Water-bearing minerals reveal that Earth’s mantle could hold more water than all its oceans. Researchers now ask: Where did it all come from?
Yet, for researchers like Jacobsen, continues Marcus Woo in Quanta Magazine, these fragments of crystalline carbon are every bit as precious — not for the diamond itself, but for what is locked inside: specks of minerals forged hundreds of kilometers underground, deep in Earth’s mantle.
These mineral flecks — some too small to see even under a microscope — offer a peek into Earth’s otherwise unreachable interior. In 2014, researchers glimpsed something embedded in these minerals that, if not for its deep origins, would’ve been unremarkable: water.

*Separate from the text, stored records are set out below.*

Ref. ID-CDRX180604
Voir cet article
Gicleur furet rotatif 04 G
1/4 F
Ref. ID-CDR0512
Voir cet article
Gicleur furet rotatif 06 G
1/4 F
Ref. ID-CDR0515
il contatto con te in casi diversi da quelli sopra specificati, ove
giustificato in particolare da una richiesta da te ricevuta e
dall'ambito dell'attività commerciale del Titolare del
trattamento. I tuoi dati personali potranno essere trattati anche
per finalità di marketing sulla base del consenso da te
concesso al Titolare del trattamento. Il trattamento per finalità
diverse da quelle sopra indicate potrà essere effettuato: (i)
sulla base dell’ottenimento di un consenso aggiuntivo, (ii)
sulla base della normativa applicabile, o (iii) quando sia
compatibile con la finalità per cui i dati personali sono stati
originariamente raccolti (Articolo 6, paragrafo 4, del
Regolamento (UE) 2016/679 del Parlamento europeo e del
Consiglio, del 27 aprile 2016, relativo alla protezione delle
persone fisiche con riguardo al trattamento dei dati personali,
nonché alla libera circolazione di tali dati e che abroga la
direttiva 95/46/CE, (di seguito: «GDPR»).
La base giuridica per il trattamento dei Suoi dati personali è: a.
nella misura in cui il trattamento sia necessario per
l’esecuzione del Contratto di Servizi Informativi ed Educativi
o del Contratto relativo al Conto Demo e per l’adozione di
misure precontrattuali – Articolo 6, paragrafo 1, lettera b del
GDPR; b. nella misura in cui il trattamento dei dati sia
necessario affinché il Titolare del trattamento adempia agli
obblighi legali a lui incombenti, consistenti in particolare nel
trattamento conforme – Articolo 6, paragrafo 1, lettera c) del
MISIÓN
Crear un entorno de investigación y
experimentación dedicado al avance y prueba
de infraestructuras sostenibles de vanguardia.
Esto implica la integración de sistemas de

Not actual drops of water, or even molecules of H20, but its ingredients, atoms of hydrogen and oxygen embedded in the crystal structure of the mineral itself. This hydrous mineral isn’t wet. But when it melts, out spills water. The discovery was the first direct proof that water-rich minerals exist this deep, between 410 and 660 kilometers down, in a region called the transition zone, sandwiched between the upper and lower mantles.
Since then, scientists have found more tantalizing evidence of water. In March, a team announced that they had discovered diamonds from Earth’s mantle that have actual water encased inside. Seismic data has also mapped water-friendly minerals across a large portion of Earth’s interior. Some scientists now argue that a huge reservoir of water could be lurking far beneath our feet. If we consider all of the planet’s surface water as one ocean, and there turn out to be even a few oceans underground, it would change how scientists think of Earth’s interior. But it also raises another question: Where could it have all come from?
Without water, life as we know it would not exist. Neither would the living, dynamic planet we’re familiar with today. Water plays an integral role in plate tectonics, triggering volcanoes and helping parts of the upper mantle flow more freely. Still, most of the mantle is relatively dry. The upper mantle, for instance, is primarily made of a mineral called olivine, which can’t store much water.
But below 410 kilometers, in the transition zone, high temperatures and pressures squeeze the olivine into a new crystal configuration called wadsleyite. In 1987, Joe Smyth, a mineralogist at the University of Colorado, realized that wadsleyite’s crystal structure would be afflicted with gaps. These gaps turn out to be perfect fits for hydrogen atoms, which could snuggle into these defects and bond with the adjacent oxygen atoms already in the mineral. Wadsleyite, Smyth found, can potentially grab onto lots of hydrogen, turning it into a hydrous mineral that produces water when it melts. For scientists like Smyth, hydrogen means water.